Govt plans to rebuild SH1: Bridges

A truck drives over the fractured road caused by an earthquake south of the town of Ward. REUTERS...
The Transport Minister said, reconstructing the road artery could take ‘‘many months’’ but not years. Photo: Reuters

The ruined State Highway 1 along Kaikoura’s pulverised coast will be rebuilt.

A transport industry leader called for the  huge rockfalls that block the route to  be bulldozed into the sea.

Transport Minister Simon Bridges — who flew over the disaster zone yesterday — said reconstructing the road artery could take ‘‘many months’’ but not years.

It would ‘‘definitely’’ be closed for at least the next six months, he said yesterday.

‘‘I think on the northern side, we’re definitely talking more than six months.

‘‘I think there’s a need for some realism around that, and that’s even working very fast on things.’’

Mr Bridges  was adamant  the road would eventually reopen, albeit with the possibility of some route changes.

He hoped  slips south of Kaikoura were not as severe as those north of the tourist town.

The Government was ‘‘absolutely’’ committed to reopening the route, he said.

‘‘Clearly, in light of the earth quake we’d want to look at our options and examine them closely in terms of where that state highway is.

‘‘My view is that that is going to lead us back to the coastal route that it is currently on, because it is the most direct route and it has very significant tourism appeal.’’

Mr Bridges  said  roading was ‘‘top of mind’’ as there were reports of  potholes already emerging on the main alternative route between Christ church and Picton, via the Lewis Pass and Murchison.

Serious concerns also remained for public safety, as the alternative route was already taking four times as many heavy trucks as normal.

Police have put 10 extra high way patrol officers on the road. Road Transport Forum chief executive Ken Shirley said  he hoped the Government would not be ‘‘sensitive’’ about State Highway 1 and simply bulldoze rubble into the sea.

‘‘What you’ve got there is mountains meeting the sea — that material wants to go into the sea. That’s gravity.

‘‘To try and truck it away ... would add to the cost and time massively.

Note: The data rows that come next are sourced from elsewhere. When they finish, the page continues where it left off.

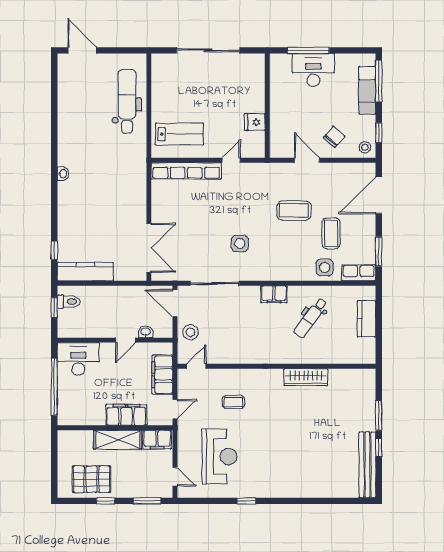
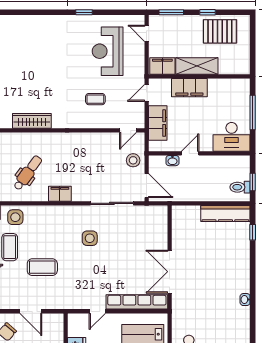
double door: (149, 248) -> (170, 272), moved
window: (54, 387) -> (253, 113), width x0.68

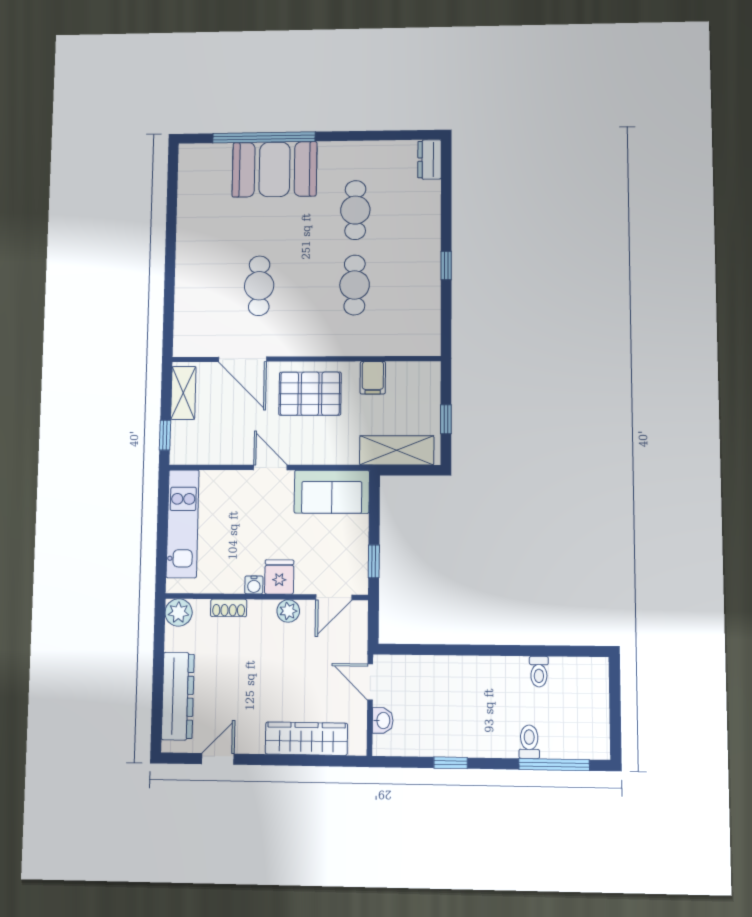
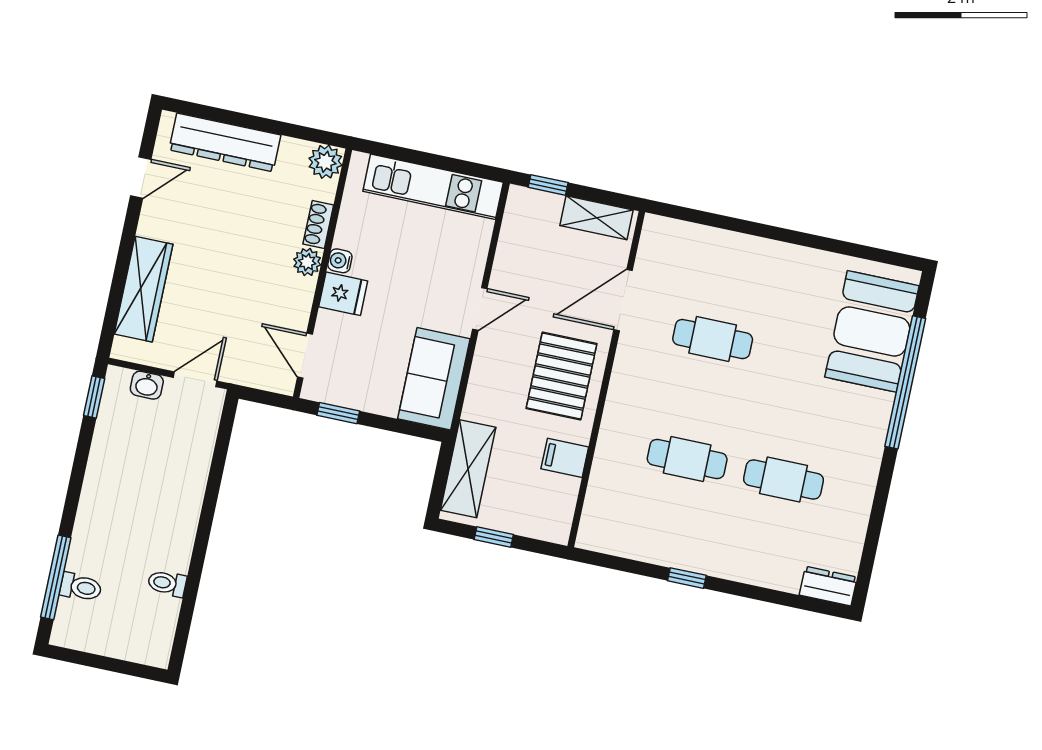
booth: (275, 169) -> (872, 331), moved
plant: (288, 611) -> (307, 262), moved
toilet: (529, 742) -> (81, 587), moved
door: (218, 759) -> (141, 178), hinge flipped
window: (451, 763) -> (94, 397), moved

‘‘They might need some special environmental powers.’’ 

Mr Bridges said it was too early to make that call, but the New Zealand  Transport Agency (NZTA) was  working on options to present to the Government.

‘‘And we don’t want to muck around on that, because we appreciate livelihoods  ...  are seriously affected.’’

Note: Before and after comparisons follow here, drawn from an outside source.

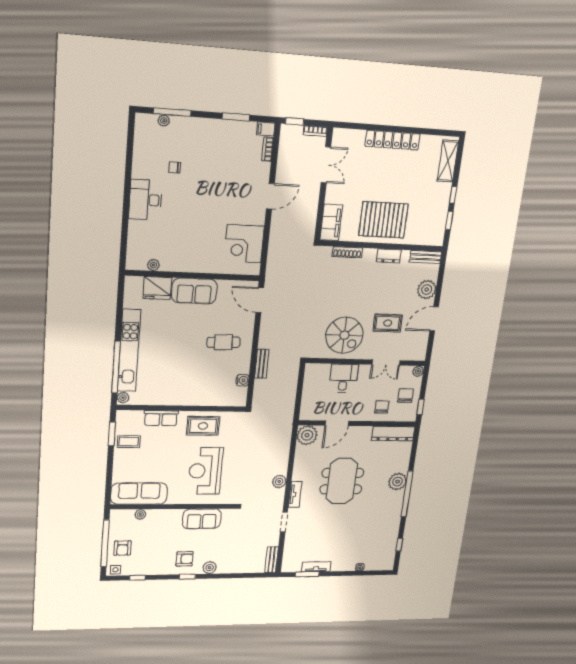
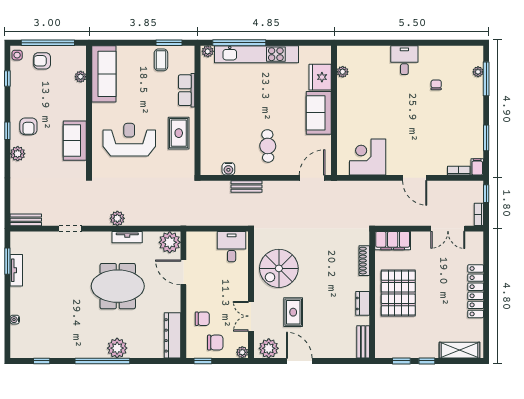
desk: (145, 200) -> (404, 60), width x0.73
plant: (427, 290) -> (269, 348), moved
desk: (344, 378) -> (232, 247), moved, turned -90
tv unit: (295, 494) -> (127, 237), moved

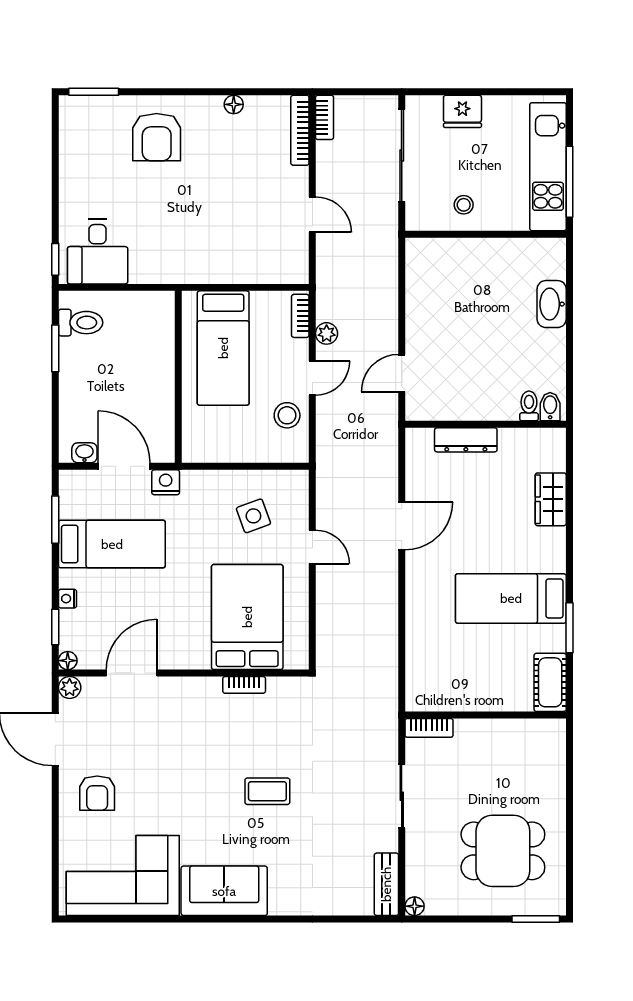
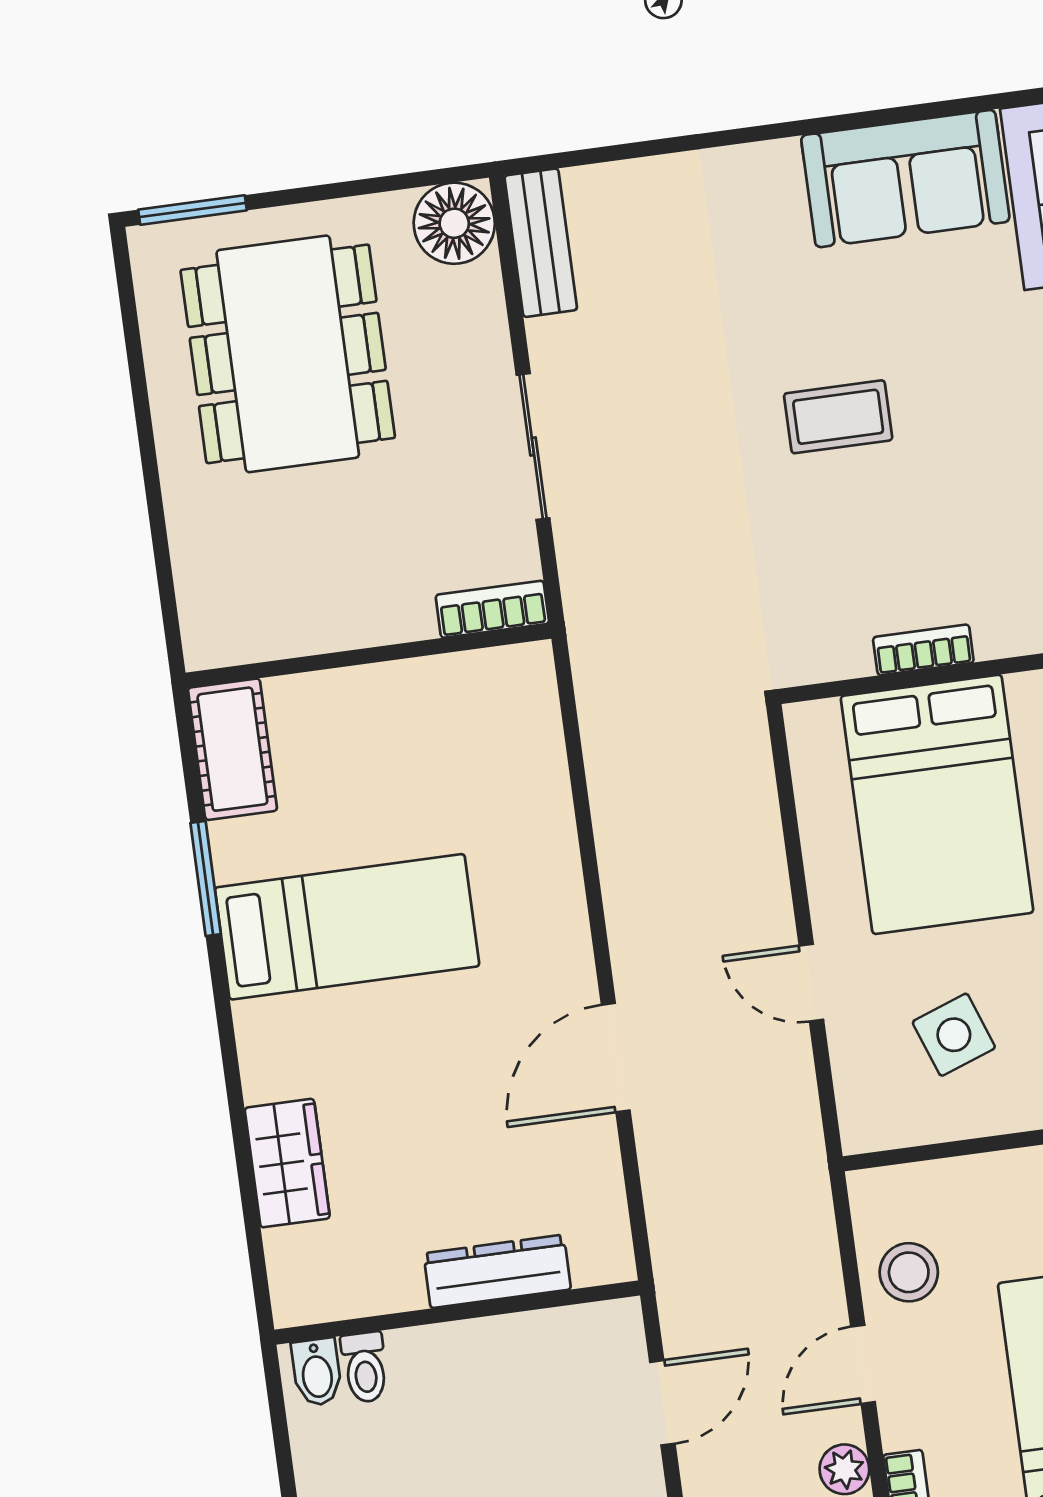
dining table: (503, 851) -> (288, 354), width x1.38
floor lamp: (415, 906) -> (454, 223), width x1.89, depth x1.89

Speaking at a Kaikoura community meeting yesterday, Economic Development Minister Steven Joyce said opening access to SH1 on the south side of the town would  happen ‘‘quite a way before we open up to the north’’.

He said restoring access to the town was obviously one of the big issues.

‘‘It’s being worked on as fast as possibly can be. We have got heavy machinery working on slips on the south side.

‘‘We’ll open up to the south side of SH1 quite a way before we open up to the north.’’

Mr Joyce was loudly applauded when he also announced that the Government’s initial support for quake-affected businesses would be extended to include large businesses.

Initially, the $7.5million package was only available to businesses with fewer than 20 employees in Kaikoura, Cheviot, Waiau, Rotherham, Mt Lyford and Ward.